◆ **What to do**:
Copy every line of the material below word for word, leaving out the pictures.

━━━━━━━━━━━━━━━━

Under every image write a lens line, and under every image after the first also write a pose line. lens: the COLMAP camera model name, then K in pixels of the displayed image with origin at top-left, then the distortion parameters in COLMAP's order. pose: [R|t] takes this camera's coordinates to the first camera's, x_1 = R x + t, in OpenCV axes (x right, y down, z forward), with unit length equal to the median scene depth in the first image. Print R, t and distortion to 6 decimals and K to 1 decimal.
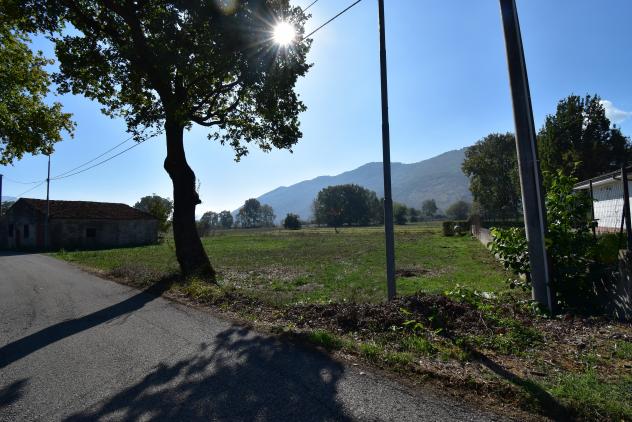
lens RADIAL K [[277.8, 0, 317.3], [0, 277.8, 208.6], [0, 0, 1]] dist [0.010805, -0.019553]
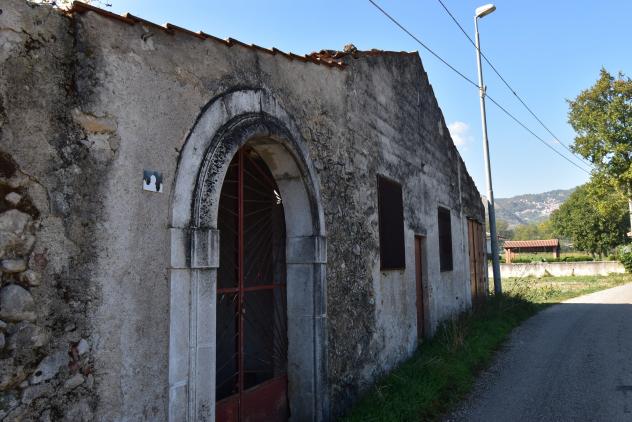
lens RADIAL K [[522.0, 0, 310.3], [0, 522.0, 208.9], [0, 0, 1]] dist [0.012259, -0.039502]
pose [[0.019093, 0.130265, 0.991295, -2.849658], [-0.024811, 0.991232, -0.129779, 0.220397], [-0.999510, -0.022118, 0.022158, 2.132794]]
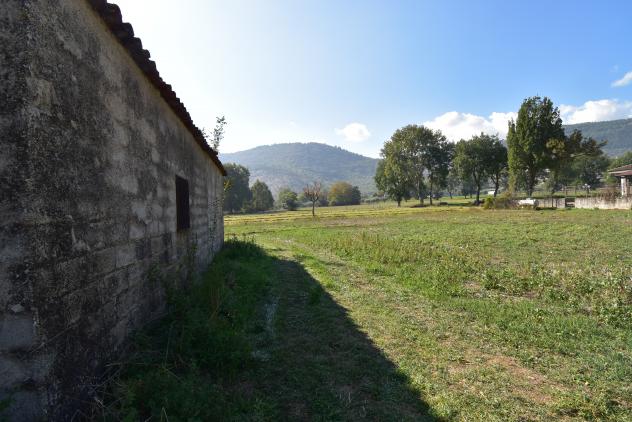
lens RADIAL K [[277.8, 0, 317.5], [0, 277.8, 209.6], [0, 0, 1]] dist [0.010805, -0.019553]
pose [[0.789832, -0.014883, 0.613142, -1.712896], [-0.008150, 0.999363, 0.034757, 0.168050], [-0.613269, -0.032450, 0.789207, 1.652533]]
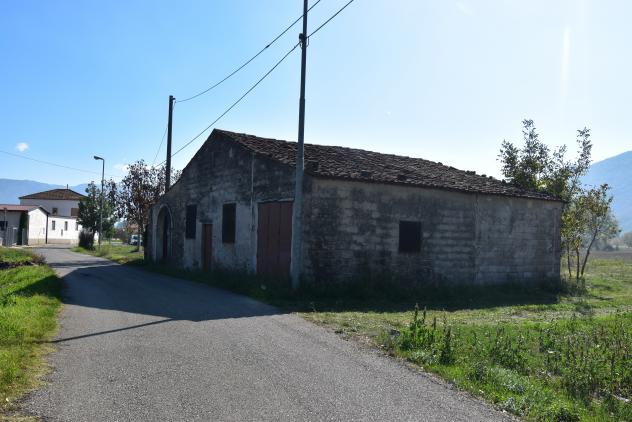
lens RADIAL K [[522.0, 0, 315.2], [0, 522.0, 208.4], [0, 0, 1]] dist [0.012259, -0.039502]
pose [[0.836853, 0.014724, -0.547230, -1.225259], [-0.016825, 0.999858, 0.001173, 0.119343], [0.547169, 0.008225, 0.836982, 1.028597]]
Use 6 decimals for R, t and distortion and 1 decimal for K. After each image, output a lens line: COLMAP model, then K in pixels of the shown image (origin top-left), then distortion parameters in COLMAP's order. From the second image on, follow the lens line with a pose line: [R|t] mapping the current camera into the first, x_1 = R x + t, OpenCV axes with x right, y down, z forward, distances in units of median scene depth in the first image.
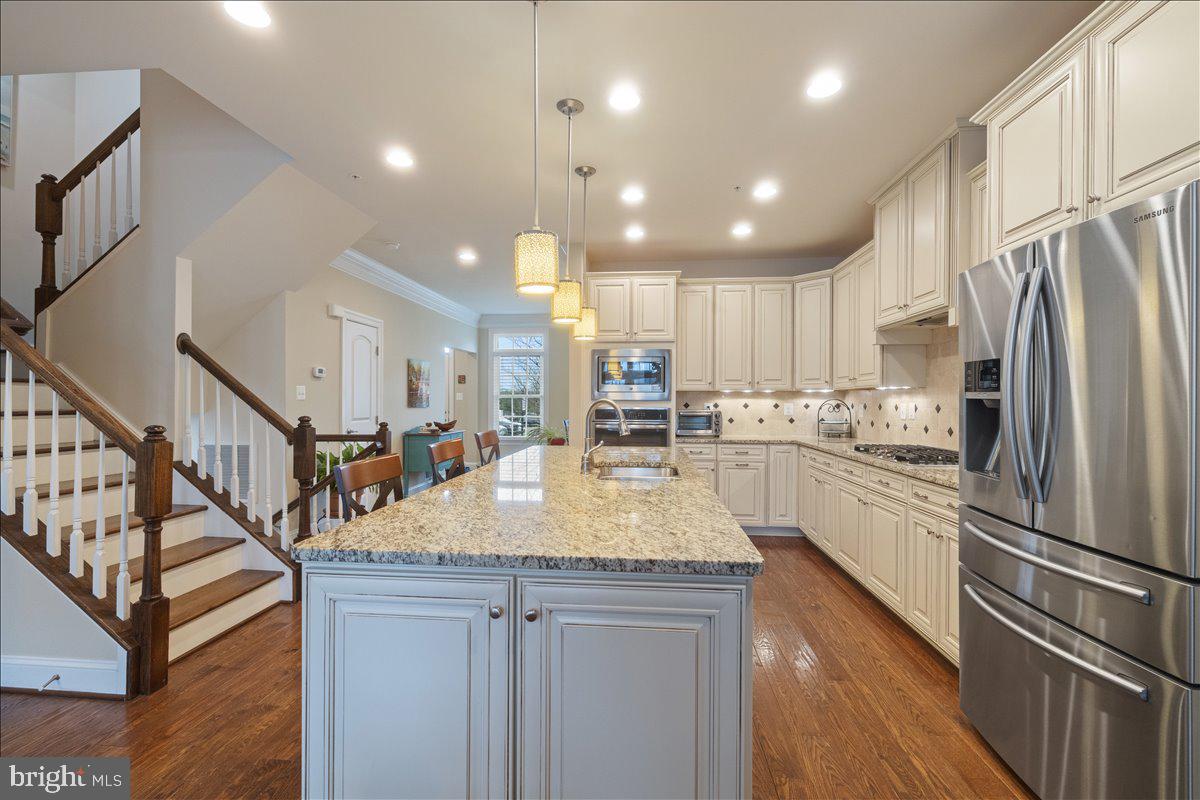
lens RADIAL K [[532.7, 0, 601.0], [0, 532.7, 400.9], [0, 0, 1]] dist [0.001313, 0.000903]
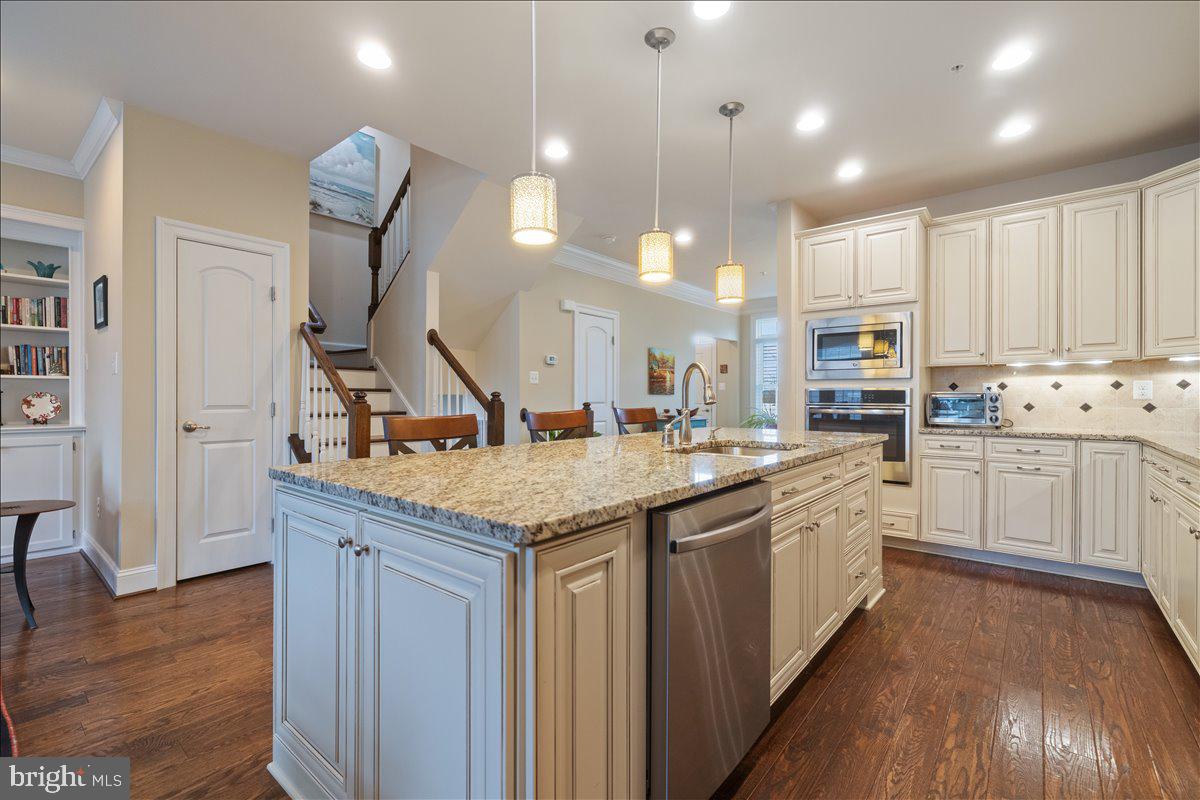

━━━━━━━━━━━━━━━━

◆ **Answer area**:
Under every image write a lens line, and under every image after the first also write a pose line. lens: the COLMAP camera model name, then K in pixels of the displayed image with origin at top-left, then the distortion parameters in COLMAP's order. pose: [R|t] takes this camera's coordinates to the first camera's, x_1 = R x + t, in OpenCV axes (x right, y down, z forward), with unit length equal to the median scene depth in the first image. Print R, t and distortion to 6 decimals and K to 1 decimal.
lens RADIAL K [[277.8, 0, 317.3], [0, 277.8, 208.6], [0, 0, 1]] dist [0.010805, -0.019553]
lens RADIAL K [[522.0, 0, 310.3], [0, 522.0, 208.9], [0, 0, 1]] dist [0.012259, -0.039502]
pose [[0.019093, 0.130265, 0.991295, -2.849658], [-0.024811, 0.991232, -0.129779, 0.220397], [-0.999510, -0.022118, 0.022158, 2.132794]]
lens RADIAL K [[277.8, 0, 317.5], [0, 277.8, 209.6], [0, 0, 1]] dist [0.010805, -0.019553]
pose [[0.789832, -0.014883, 0.613142, -1.712896], [-0.008150, 0.999363, 0.034757, 0.168050], [-0.613269, -0.032450, 0.789207, 1.652533]]
lens RADIAL K [[522.0, 0, 315.2], [0, 522.0, 208.4], [0, 0, 1]] dist [0.012259, -0.039502]
pose [[0.836853, 0.014724, -0.547230, -1.225259], [-0.016825, 0.999858, 0.001173, 0.119343], [0.547169, 0.008225, 0.836982, 1.028597]]
Use 6 decimals for R, t and distortion and 1 decimal for K. After each image, output a lens line: COLMAP model, then K in pixels of the shown image (origin top-left), then distortion parameters in COLMAP's order. From the second image on, follow the lens line with a pose line: [R|t] mapping the current camera into the first, x_1 = R x + t, OpenCV axes with x right, y down, z forward, distances in units of median scene depth in the first image.
lens RADIAL K [[532.7, 0, 601.0], [0, 532.7, 400.9], [0, 0, 1]] dist [0.001313, 0.000903]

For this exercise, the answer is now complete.